(Beginning of Recorded information)
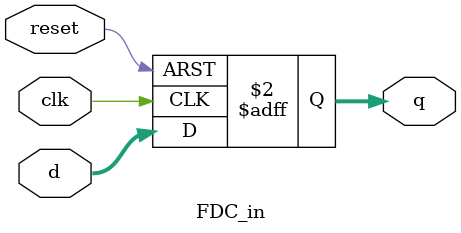
<source format=sv>
module FDC_in
	#(parameter N = 4) 
	(input logic clk,
	 input logic reset,
	 input logic [N-1:0] d,
	 output logic [N-1:0] q);
	
	// asynchronous
	always_ff @(posedge clk, posedge reset)
		if (reset) q <= 1;
		else q <= d;
endmodule
</source>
(End of Recorded information)
## Task objective
The data needs to be reproduced exactly, please, apart from its pictures.

## Exercise output
<source format=sv>
module FDC_in
	#(parameter N = 4) 
	(input logic clk,
	 input logic reset,
	 input logic [N-1:0] d,
	 output logic [N-1:0] q);
	
	// asynchronous
	always_ff @(posedge clk, posedge reset)
		if (reset) q <= 1;
		else q <= d;
endmodule
</source>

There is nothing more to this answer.